第7話 打算

季節が5巡りして小さな前歯がやっと生えて来てくれた。ちなみに乳歯という概念は無く最初から永久歯らしい。折れても生え続けるらしいので1回目の生で分類されていたげっ歯類の歯に近い仕組みなのだと思う。これから僕はママと同じ様に固い木の実や石などを齧って歯を丁度いい長さに維持する必要がある。ただし成長の遅いエルフは歯の成長も非常にゆっくりなのでそこまで懸命に齧る必要は無いらしい。ママもガーと呼ばれる前世のクルミの様な木の実を齧っているだけで綺麗な真っ白な歯を維持していた。

風のエレメントや光のエレメントを使役し、家の周囲に防音の結界と迷彩の結界を家にかけた事で、話し声を気にしたり他人の接近を気にして生活しなくて良くなった。


「本当にこの子はおっぱいが好きねぇ」

「ママが大好き」

「あらあらこの子ったら」


森林の白も前の2つの生の女と同じ様に子供に対しては鬼になるほど愛情を持つが、男の扱いは結構ドライだ。パパが居る時はとても仲が良い様に見えるのに、実の採取や木の手入れに出かけ不在の時はそれ以上の溺愛を僕に示しパパの存在なんて忘れてしまう。実に打算的な生き物なんだよ女という生き物は。ただし子供であると僕が甘えるとママは過剰に喜んでくれる、1度目の人生でヒモと呼ばれた奴らと同じ感じなのだろうか。今日もずっと抱っこしながらパパが取って来たアプとカラをすりおろして僕に献上してくれるのだ。

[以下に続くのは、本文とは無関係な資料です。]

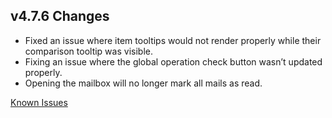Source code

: ## v4.7.6 Changes

* Fixed an issue where item tooltips would not render properly while their comparison tooltip was visible.
* Fixing an issue where the global operation check button wasn’t updated properly.
* Opening the mailbox will no longer mark all mails as read.

[Known Issues](http://support.tradeskillmaster.com/display/KB/TSM4+Currently+Known+Issues)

それに僕もママには特別な感覚を持って居る。何故か他の大人に抱っこされた時より良い匂いを感じるし安心感があるのだ。近くに居ないと不安になって泣き叫びたくなるし、声を聞いたり気配を感じるだけでとても安心してしまう。本当に不思議な存在なのだ。


「ママお湯を沸かしたよ」

「じゃあ一緒にお風呂にしましょうか」

「うん!」


僕がエレメントを使役して入れた風呂にゆっくりと浸かりながらママのオッパイに吸い付く。お腹一杯で飲めなくても鼓動の音を聞きながら先端の突起を口に含んでいるだけで幸せな気持ちになる。僅かにから垂れている乳を舐めているだけで甘い香りを感じ、とてつもない安心感が得られるのだ。


そういえば2度目の生のボスたちは、打算的な女たちの事をどう思ってたのだろう。

僕の妻には平気で手を出すのに自分の決めた妻には他の男には決して手を出させない。それなのに新たなボスに負けて群れから追い出された時にはどの女も群れから追い出された元ボスには付いていかない。

その元ボスが妻としていた女たちは、新たなボスの妻になったり他のオスの妻になりつつも新たなボスに呼ばれたらいそいそと抱かれる存在になった。

僕の妻になった元ボスの妻は、僕に抱かれ初めてから出来たにしては明らかに産まれるのが早い赤子を出産した。けれど当然の様に出産前後の弱った時期の食料や身の回りの世話を要求してきた。してくれないなら別の男の妻になると脅して来たのだ。群れには妻を持たず虎視眈々とあぶれた女を狙うまだ力の弱い若い男はいっぱいいた。1度目の生の記憶から少し納得できない気落ちを抱えながらも次の発情の時期には僕の子を身ごもって貰うために、いそいそと世話を続けていたのだ。それがこの群れを大きくさせる事なんだと無理やり納得させて。


「ママぁ」

「なあに」

「大好き」

「私もよ」

「ずっと僕の傍に居て」

「もちろんよ」

「僕幸せ」

「この子のどこがラーマなのかしらね」


森林の白の夫婦は妻が子供を生んだあと50巡ぐらいした時期に別々に暮らし始める。子がそこまで足手まといにならなくなるからだ。男は別の番を探しに行き妻と子を家から追い出す、女は子を成人するまで1人で育てつつ森での暮らし方を教えていく。女に不幸があった場合は集落の子供の居ない女その代わりを行う。女は子供が成人する時期に発情期に入り、別の男と番になってその場に子供を置いていく。それが森の白の夫婦の姿だった。


僕は女が打算的な生き物だと頭では思っているのに、自分にとって特別な女を求めてしまうのだろうか。それが種を存続させる生き物としての本能なのだろうか。男は女を特別に思って養い、女は上辺の愛情を男に見せつつ子供に愛情を注ぐ。子供は母親を無条件に慕い甘え可愛がられる。そういう事なのだろうか。

では何で僕はこんなにもママに対しても女に惹かれた時のように思っているのだろうか。ママが次の発情の季節になった時に、僕を置いて行ってしまう事を不安に思っているのだろうか。もしその時僕は笑顔でママと別れを受け入れる事が出来るのだろうか。